Illogically, even now, understanding the reasons why, it still hurt that she had been rejected by her father’s family. It was pride that had kept her from telling them the truth; she acknowledged that just as she acknowledged that it was a measure of how deeply she had been hurt that she was unable to forgive Jaime now. Instead of rejoicing in the fact that he had loved her father, she felt deeply resentful of it; resentful of the fact that her father had been there for him, while she…
‘You will know that the Condessa is English,’ the lawyer continued. ‘On her father’s side at least, but her mother was Portuguese, and came home to her parents when her husband was killed in the early stages of our last world war. Jaime is, I think, much more his mother’s son than his father’s. He and Carlos never got on. Carlos resented him, I think, and his childhood was not a happy time for him. You have much in common, you and he, even if neither of you knows it yet.’
He was interrupted by a maid carrying a tray of coffee. There were three cups on it, but when Jaime came in on the heels of the maid, Shelley stood up and excused herself. She saw Jaime frown as she walked to the door, but he made no move to check her.
She had spoken to the lawyer and there was nothing to keep her here now. Her cases were in her room, but it was an easy task to carry them down to her car, which she found by asking the old man who tended the gardens what had happened to it.
It had apparently been parked in the quinta’s stable-cum-garage block. At another time she would have lingered to admire and stroke the silky coats of the horses she glimpsed as she walked past their boxes, but she was too intent on what she intended to do.
Two days ago it would have been impossible for her to imagine leaving anywhere without saying goodbye to her host and hostess, but her stepbrother and his family would feel no regret at her going. It was shaming to feel such an intense wave of desolation, something she should have been far too adult to experience.
Her car started first time. The petrol tank was a quarter full, plenty to get her to the nearest garage. As she drove away from the quinta she resisted the impulse to look back, and yet thirty kilometres on, when she came to the place where the road forked, she found herself taking the fork that led down to the coast.

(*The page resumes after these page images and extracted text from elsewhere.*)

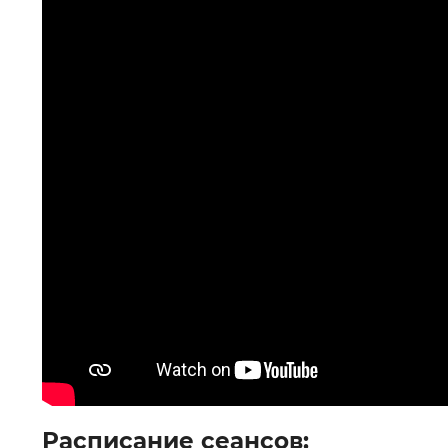
Расписание сеансов:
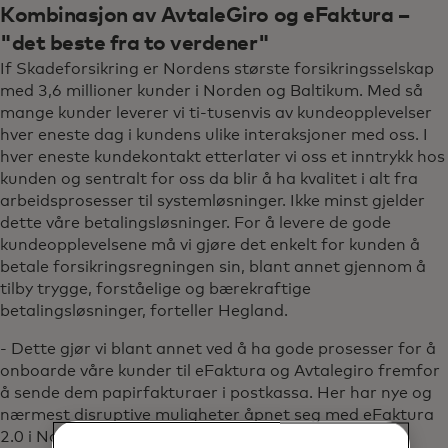
Kombinasjon av AvtaleGiro og eFaktura –
"det beste fra to verdener"
If Skadeforsikring er Nordens største forsikringsselskap
med 3,6 millioner kunder i Norden og Baltikum. Med så
mange kunder leverer vi ti-tusenvis av kundeopplevelser
hver eneste dag i kundens ulike interaksjoner med oss. I
hver eneste kundekontakt etterlater vi oss et inntrykk hos
kunden og sentralt for oss da blir å ha kvalitet i alt fra
arbeidsprosesser til systemløsninger. Ikke minst gjelder
dette våre betalingsløsninger. For å levere de gode
kundeopplevelsene må vi gjøre det enkelt for kunden å
betale forsikringsregningen sin, blant annet gjennom å
tilby trygge, forståelige og bærekraftige
betalingsløsninger, forteller Hegland.
- Dette gjør vi blant annet ved å ha gode prosesser for å
onboarde våre kunder til eFaktura og Avtalegiro fremfor
å sende dem papirfakturaer i postkassa. Her har nye og
nærmest disruptive muligheter åpnet seg med eFaktura
2.0 i Norge, hvor vi kan slå opp mot 'Ja takk til alle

She had given in to the craziest impulse, and yet she knew she couldn’t leave the Algarve without at least seeing the villa her father had left her.

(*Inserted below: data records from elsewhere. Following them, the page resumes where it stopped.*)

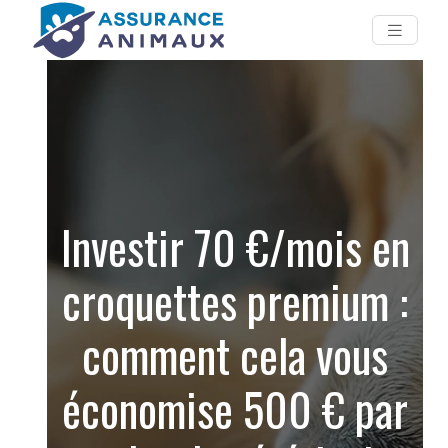
Investir 70 €/mois en
croquettes premium :
comment cela vous
économise 500 € par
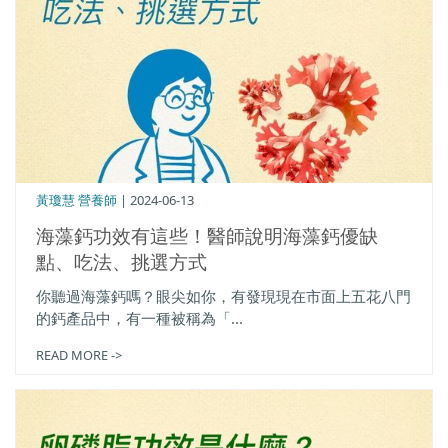
黃瓊慧 營養師
| 2024-06-13
海藻鈣功效有這些！醫師說明海藻鈣優缺
點、吃法、挑選方式
你聽過海藻鈣嗎？眼尖如你，有發現現在市面上五花八門
的鈣產品中，有一種被稱為「...
READ MORE ->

Luckily the lawyer had mentioned the village in which it was situated, and she had remembered the name. That quick glance at the map in the garage, supposedly to check her bearings, had shown her that she could easily reach the village by late afternoon; there were several large hotels dotted along this part of the Algarve coastline, or so she remembered from her guide book, and surely she could find a bed for the night in one of them before continuing her journey home?
A tiny voice warned her that it was folly to go to the villa, but she couldn’t resist the impulse to see it. Perhaps there she would find something of her father, some sense of him that she could cling to in the years ahead.